The late, legendary, Mexican journalist Julio Scherer García, famed for his saying “If I could interview the Devil, I’d go to Hell” managed a more in-depth, enlightening interview in 2010 when the then octogenarian Scherer met with “El Mayo” Zambada. Scherer, like Penn, told of the security measures he needed to interview the “irregular agricultural export trader”, but the focus of the story was on the so-called “cartel” leader, and on the business itself and not on the details of obtaining the interview.

Naturally, outside Mexico, Scherer’s coup was practically ignored:  which is what gives the shallow Rolling Stone “interview” its oversize importance.  Although there are plenty of narcotics/human trafficking/gunrunning organizations around, when U.S. law enforcement agencies (followed by the media) started dubbing them “cartels” (and… in an absurd attempt to make them seem more a military than police issue… “TCOs” [Transnational Criminal Organizations]), there had to be a “Mr. Big”… and Chapo fit the bill, becoming the poster boy for those who want a villain to blame for social ills.  Buried in Sean Penn’s Excellent Adventures there is at least the recognition that Chapo is less a super-villain, than just a hillbilly made good.  That Joaquín Guzmán Loera is even in the “drug” trade has more to do with abject poverty in the Mexican countryside than anything else; that if people buy “drugs” they are going to be sold; that foreign corporations (unnamed, supposedly by Chapo’s own preference) are eagerly profiting from the “investments” created by the trade; and that Chapo himself is rather unimportant in the scheme of things when it comes to these sort of enterprises.

 

2 Comments leave one →
  1. 10 January 2016 8:55 am

    Interesting. I’ll have to find the interview. Meanwhile your comment on the “Transnational Criminal Organizations” was spot-on.

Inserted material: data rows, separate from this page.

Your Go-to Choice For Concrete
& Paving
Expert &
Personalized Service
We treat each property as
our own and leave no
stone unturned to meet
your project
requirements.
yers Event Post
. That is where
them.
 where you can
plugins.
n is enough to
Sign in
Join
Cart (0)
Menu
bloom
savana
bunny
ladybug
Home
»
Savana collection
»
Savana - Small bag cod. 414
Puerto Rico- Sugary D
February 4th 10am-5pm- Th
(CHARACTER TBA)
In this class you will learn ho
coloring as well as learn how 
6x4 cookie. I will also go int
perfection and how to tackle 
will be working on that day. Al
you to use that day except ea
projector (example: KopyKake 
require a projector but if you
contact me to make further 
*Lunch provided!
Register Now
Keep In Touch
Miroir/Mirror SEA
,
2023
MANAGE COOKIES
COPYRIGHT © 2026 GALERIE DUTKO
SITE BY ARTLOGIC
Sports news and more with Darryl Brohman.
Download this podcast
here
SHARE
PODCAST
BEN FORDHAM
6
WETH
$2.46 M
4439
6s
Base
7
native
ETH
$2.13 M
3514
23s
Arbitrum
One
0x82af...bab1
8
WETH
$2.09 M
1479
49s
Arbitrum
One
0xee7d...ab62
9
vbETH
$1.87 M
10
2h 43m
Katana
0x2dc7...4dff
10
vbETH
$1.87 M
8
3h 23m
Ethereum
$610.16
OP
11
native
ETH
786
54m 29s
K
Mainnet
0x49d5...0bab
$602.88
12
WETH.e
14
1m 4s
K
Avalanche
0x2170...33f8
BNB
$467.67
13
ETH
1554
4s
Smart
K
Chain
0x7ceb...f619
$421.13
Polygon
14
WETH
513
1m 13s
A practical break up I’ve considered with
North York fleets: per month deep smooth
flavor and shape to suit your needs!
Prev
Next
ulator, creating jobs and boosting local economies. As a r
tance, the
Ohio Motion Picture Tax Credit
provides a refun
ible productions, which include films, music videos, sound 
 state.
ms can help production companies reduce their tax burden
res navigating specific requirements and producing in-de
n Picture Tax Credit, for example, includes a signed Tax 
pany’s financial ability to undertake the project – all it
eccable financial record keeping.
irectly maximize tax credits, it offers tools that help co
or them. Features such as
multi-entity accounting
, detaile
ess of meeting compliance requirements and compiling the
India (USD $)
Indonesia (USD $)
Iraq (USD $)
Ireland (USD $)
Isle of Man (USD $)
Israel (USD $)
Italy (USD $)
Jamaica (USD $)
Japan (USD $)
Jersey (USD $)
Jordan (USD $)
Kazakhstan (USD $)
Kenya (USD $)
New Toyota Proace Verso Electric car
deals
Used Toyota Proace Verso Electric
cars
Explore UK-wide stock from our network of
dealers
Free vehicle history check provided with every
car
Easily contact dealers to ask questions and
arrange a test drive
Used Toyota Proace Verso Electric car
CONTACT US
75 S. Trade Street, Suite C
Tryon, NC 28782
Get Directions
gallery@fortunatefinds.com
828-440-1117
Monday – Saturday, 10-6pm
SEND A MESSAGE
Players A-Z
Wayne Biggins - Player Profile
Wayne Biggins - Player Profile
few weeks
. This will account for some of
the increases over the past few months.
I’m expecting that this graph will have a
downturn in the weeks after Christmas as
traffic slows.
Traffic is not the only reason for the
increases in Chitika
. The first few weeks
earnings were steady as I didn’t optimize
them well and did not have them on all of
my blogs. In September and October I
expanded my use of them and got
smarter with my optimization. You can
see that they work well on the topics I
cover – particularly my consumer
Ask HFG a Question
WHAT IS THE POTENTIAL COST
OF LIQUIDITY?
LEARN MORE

    How long before Volkswagen is named a “Transnational Criminal Organizations”? Or HSBC and all those other banks which have rigged every market they could find?

    Saludos,

    Kim G
    Boston, MA
    Where Sinaloa is one of the places we would not venture in Mexico.

  2. Bina permalink
    10 January 2016 9:16 am

    Sean Penn talks about his farts and his penis? No one cares about yer boner, old son.

    And Rolling Stone? Hire some editors, already. Between this and the campus rape fiasco, it’s getting beyond embarrassing.